*INSTRUCTIONS*.
1. Please copy the passage on injection well conformance from "2. There was" up to and including "following (actual) example.", swapping "shale" for "mudstone".
2. In the passage on injection well conformance, what is the relative permeability to oil in the upper zone?

Options for conformance are even more difficult when you go to soft rock because you may not have the thermal benefit.

  1. Manipulation Of Breakdown And Propagation With Poroelastic Effects: Consider an actual example.
  2. There was a high pressure difference across a shale separating two zones. The completion was a liner that was uncemented. It was desirable to avoid injection into a high permeability water zone. This was accomplished by setting a maximum bottomhole injection pressure. During injection, poroelastic effects caused the stresses to increase in the water zone and flow was diverted to the oil zone. "BP follows this practice more generally in converting producers to injectors by sidetracking "to ride the pressure wave."

  3. Taking Advantage Of Different Formation Pressures: Consider the following (actual) example.
  4. This is an extended reach/near horizontal well. It was in the same zone but the pressure varied from the toe to the heel. What are the possibilities for using different formation pressures for controlling fracture initiation preferentially? Fractures may initiate preferentially where permeability is lower. Stresses may be less in zones that have been depleted. It is important to have a feeling for your reservoir to be able to do this.

  5. Recognize the Influence of So and kro: This is analogous to the Item above. Consider an example.
  6. "The top layer in this field has a permeability of approximately 100 md (net-to-gross of 0.8) with an underlying interbedded zone with a net-to-gross of 0.4 and some local permeabilities up to a darcy. The upper zone has lower stresses. In the lower zone, shmin is 8000 psi, whereas it is 7000 psi (plus or minus) in the upper zone. Both zones have residual oil. The relative permeability to oil in the lower zone, kro, is 0.3. It is 0.5 in the upper zone. One possibility would be to use a level 5 or higher multilateral to allow you to physically isolate each zone. Do you perforate and complete or complete and then perforate?"

  7. Dual Production/Injection Wells: This scenario may be possible, using a crossover packer with injection down the tubing and production up the annulus. Injection and production can support each other. Crossflow may be an issue. There is independent control.

*DATASET*.
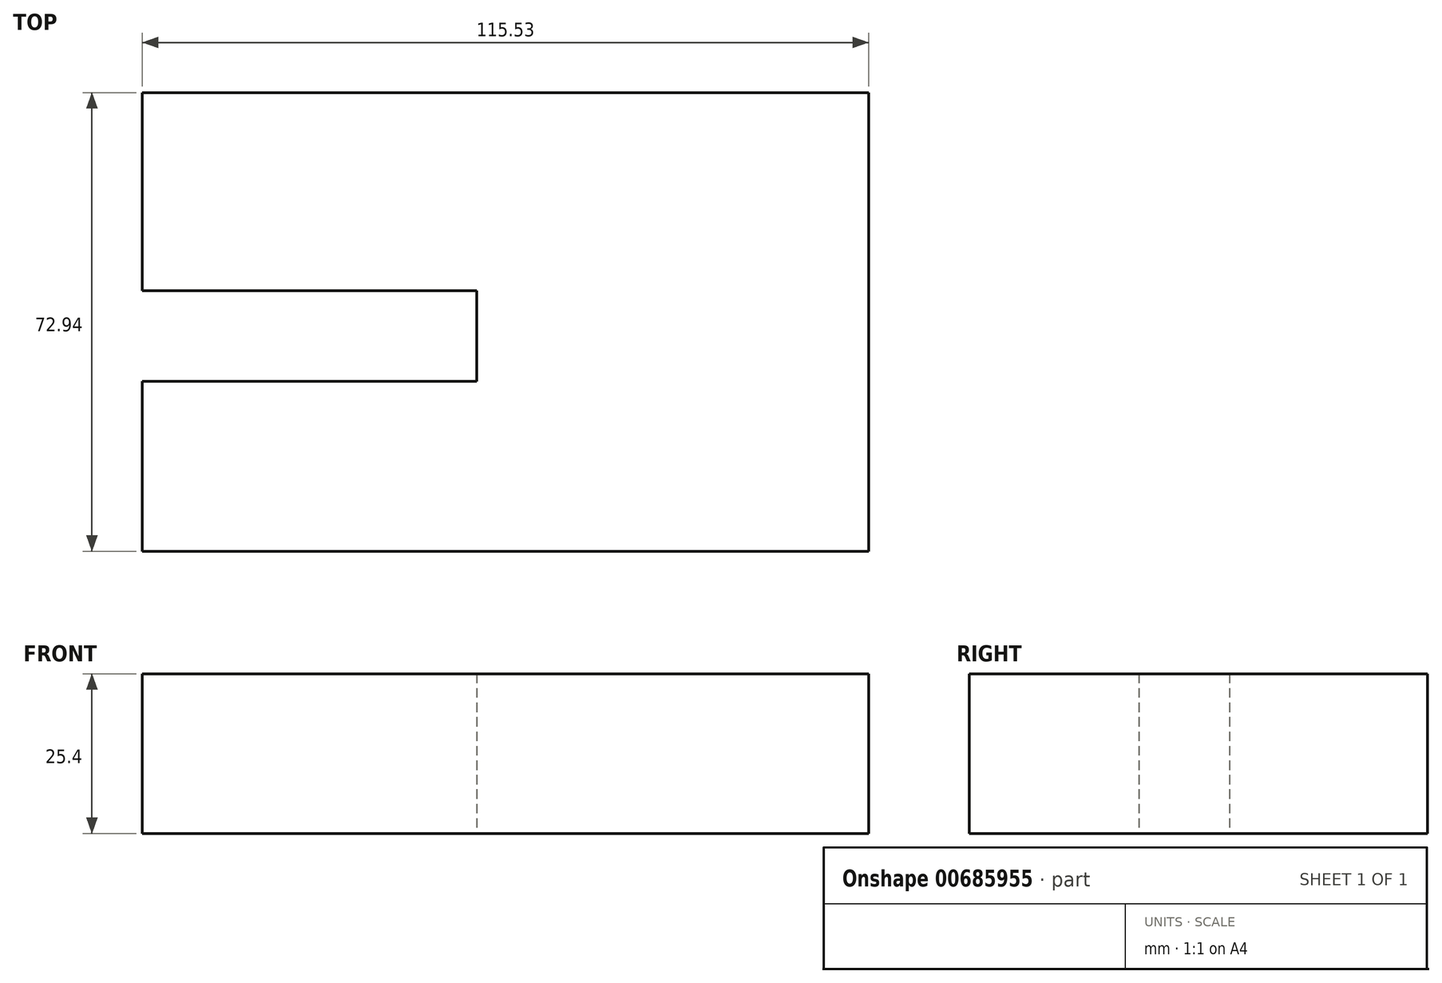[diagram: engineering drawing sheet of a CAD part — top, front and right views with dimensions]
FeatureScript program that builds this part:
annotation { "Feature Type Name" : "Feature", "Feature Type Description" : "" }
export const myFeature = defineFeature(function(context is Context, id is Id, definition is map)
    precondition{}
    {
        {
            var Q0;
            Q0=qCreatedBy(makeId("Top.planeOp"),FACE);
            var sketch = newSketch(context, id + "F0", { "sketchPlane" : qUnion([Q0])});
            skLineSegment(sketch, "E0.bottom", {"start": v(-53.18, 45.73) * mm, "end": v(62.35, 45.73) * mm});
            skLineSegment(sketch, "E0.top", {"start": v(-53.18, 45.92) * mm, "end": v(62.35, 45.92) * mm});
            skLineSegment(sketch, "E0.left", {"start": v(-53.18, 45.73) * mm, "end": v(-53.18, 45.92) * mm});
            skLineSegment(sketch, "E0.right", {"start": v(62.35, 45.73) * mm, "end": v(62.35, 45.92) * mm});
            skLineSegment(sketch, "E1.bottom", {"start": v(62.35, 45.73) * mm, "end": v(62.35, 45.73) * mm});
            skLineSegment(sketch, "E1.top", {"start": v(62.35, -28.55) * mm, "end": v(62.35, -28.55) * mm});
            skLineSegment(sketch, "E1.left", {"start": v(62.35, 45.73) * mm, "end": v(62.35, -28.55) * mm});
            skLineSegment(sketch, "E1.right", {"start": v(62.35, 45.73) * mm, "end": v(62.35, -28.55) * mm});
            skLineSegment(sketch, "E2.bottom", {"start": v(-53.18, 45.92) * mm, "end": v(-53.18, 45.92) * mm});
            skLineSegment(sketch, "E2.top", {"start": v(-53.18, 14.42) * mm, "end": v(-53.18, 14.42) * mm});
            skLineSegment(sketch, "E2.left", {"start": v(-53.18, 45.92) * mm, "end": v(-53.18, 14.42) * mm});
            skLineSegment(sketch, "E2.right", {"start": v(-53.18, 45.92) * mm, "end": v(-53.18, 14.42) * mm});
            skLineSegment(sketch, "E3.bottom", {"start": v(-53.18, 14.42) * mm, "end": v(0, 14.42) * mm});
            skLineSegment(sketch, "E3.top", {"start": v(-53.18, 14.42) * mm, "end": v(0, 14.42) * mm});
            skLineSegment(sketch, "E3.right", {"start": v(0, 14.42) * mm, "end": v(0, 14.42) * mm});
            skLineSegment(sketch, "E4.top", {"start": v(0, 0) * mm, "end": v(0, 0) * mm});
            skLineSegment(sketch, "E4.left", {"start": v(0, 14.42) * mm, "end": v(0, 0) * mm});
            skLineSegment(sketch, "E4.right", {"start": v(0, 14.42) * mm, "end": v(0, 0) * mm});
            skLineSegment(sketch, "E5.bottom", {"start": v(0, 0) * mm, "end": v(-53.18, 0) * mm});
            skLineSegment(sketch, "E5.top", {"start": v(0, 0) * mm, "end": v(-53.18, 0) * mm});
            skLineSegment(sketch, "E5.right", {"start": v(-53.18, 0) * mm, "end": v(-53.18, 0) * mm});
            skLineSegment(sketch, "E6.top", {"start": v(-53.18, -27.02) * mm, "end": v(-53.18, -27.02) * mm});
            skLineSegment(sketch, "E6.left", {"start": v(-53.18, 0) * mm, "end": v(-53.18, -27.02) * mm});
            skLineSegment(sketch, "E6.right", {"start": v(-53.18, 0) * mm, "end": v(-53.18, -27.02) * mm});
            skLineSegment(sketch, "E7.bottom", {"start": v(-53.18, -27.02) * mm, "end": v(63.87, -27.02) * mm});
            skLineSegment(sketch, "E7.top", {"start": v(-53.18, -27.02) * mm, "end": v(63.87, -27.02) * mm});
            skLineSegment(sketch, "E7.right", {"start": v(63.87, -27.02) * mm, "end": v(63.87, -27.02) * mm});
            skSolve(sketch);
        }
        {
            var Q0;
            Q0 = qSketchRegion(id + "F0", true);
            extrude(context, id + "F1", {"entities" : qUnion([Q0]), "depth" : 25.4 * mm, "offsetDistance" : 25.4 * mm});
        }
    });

*SOLUTIONS BELOW*.
1.
2. There was a high pressure difference across a mudstone separating two zones. The completion was a liner that was uncemented. It was desirable to avoid injection into a high permeability water zone. This was accomplished by setting a maximum bottomhole injection pressure. During injection, poroelastic effects caused the stresses to increase in the water zone and flow was diverted to the oil zone. "BP follows this practice more generally in converting producers to injectors by sidetracking "to ride the pressure wave."

  3. Taking Advantage Of Different Formation Pressures: Consider the following (actual) example.

2. 0.5